You want an AI assistant — Claude, ChatGPT, or any agent — to run your socials by conversation. No code: connect it once, then just ask it to post. Jump to connecting an agent →

Connect an AI agent

PostLake runs a hosted MCP server — the open standard that lets AI agents use external tools. Connect your agent once and it can post, schedule, and pull analytics across all 9 platforms on your behalf, just by you asking in plain language.

For example, once Claude is connected you can say:

"Post this photo to Instagram and LinkedIn, schedule a follow-up
for Friday at 9am, and tell me which of last week's posts did best."
Connect in three steps
  1. Open your agent's connector settings

    In Claude: Settings → Connectors → Add custom connector. ChatGPT, Cursor, and others have an equivalent "add MCP server" option (snippets below).

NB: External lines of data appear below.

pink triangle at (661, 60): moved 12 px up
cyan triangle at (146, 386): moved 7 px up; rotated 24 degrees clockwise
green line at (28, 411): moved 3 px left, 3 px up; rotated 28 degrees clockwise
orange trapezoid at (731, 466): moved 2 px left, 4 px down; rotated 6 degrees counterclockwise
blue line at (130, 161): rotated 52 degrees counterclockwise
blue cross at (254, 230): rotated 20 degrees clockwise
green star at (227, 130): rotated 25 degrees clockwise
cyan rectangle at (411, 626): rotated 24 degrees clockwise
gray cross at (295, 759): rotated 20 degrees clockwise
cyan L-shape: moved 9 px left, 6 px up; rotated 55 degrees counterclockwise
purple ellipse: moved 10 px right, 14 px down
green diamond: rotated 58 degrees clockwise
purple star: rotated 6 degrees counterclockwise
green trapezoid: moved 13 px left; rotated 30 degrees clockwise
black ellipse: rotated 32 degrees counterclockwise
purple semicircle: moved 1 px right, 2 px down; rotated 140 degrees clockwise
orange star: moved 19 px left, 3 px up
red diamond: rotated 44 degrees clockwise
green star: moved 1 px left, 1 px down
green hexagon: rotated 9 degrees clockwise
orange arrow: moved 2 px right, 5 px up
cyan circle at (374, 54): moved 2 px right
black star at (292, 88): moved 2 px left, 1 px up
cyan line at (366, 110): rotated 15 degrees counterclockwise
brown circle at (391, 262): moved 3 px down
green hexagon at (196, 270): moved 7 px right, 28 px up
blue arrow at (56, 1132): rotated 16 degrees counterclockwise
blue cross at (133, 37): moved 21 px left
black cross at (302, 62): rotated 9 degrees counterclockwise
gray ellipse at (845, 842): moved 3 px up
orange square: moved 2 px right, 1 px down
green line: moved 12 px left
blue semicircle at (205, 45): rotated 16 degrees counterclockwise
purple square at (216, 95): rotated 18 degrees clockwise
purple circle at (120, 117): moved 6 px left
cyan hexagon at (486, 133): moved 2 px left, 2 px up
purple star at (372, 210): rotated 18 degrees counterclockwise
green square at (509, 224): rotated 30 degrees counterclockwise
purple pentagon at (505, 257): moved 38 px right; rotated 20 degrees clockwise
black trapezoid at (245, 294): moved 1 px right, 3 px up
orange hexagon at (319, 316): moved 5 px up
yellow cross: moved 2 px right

  2. Paste the PostLake MCP URL

    https://api.postlake.dev/mcp
  3. Approve on the PostLake screen

    You'll be sent to a PostLake Authorize screen. Sign in (if you aren't already) and click Approve. That's it — no API key to copy. The agent now appears under Connected Apps in your dashboard.

Per-agent setup

Claude

Add it in Claude Desktop's connector settings, or one command in Claude Code:

claude mcp add postlake https://api.postlake.dev/mcp

ChatGPT

In ChatGPT (Developer mode / custom GPT actions), add a new MCP connector pointing at:

https://api.postlake.dev/mcp

Cursor

Add PostLake to ~/.cursor/mcp.json:

{
  "mcpServers": {
    "postlake": { "url": "https://api.postlake.dev/mcp" }
  }
}

Gemini CLI & GitHub Copilot

Register PostLake as an MCP server (Gemini: gemini mcp add; VS Code Copilot: Agent mode → MCP servers → Add) with the same URL above.

What the agent can do

Once connected, the agent has 18 tools. In practice that means it can:

  • Publish & schedule — post now or for later, edit or cancel scheduled posts
  • Manage channels — list connected accounts, connect new ones, organise profiles
  • Read analytics — per-post and cross-platform performance to decide what's next
  • Stay safe — every action runs on your account, with idempotent retries
Managing & revoking access

Every agent you authorize is listed under Connected Apps in your dashboard. Click Revoke next to any one to cut off its access immediately — it would need to re-authorize to return. Approving an agent never exposes your API keys.

API keys & auth

Every direct API request authenticates with a secret key in the Authorization header. Keys look like sk_live_… and carry full access to your account, so treat them like a password.

Authenticate a request
curl https://api.postlake.dev/v1/me \
  -H "Authorization: Bearer sk_live_YOUR_KEY"
Creating & revoking keys
  • Create, name, and revoke keys on the API Keys page in your dashboard. Name them per app or environment (e.g. “CI server”, “Zapier”) so you can revoke one without affecting the rest.
  • A key's secret is shown once, at creation. We only ever store a hash — we can't show it again, so save it somewhere safe.
  • If a key leaks, revoke it from the dashboard; it stops working immediately.
A note on key names

PostLake keys are secret server-side keys (prefix sk_live_). There is no separate “publishable” key — every endpoint is server-to-server, so never embed a key in a browser, mobile app, or public repo.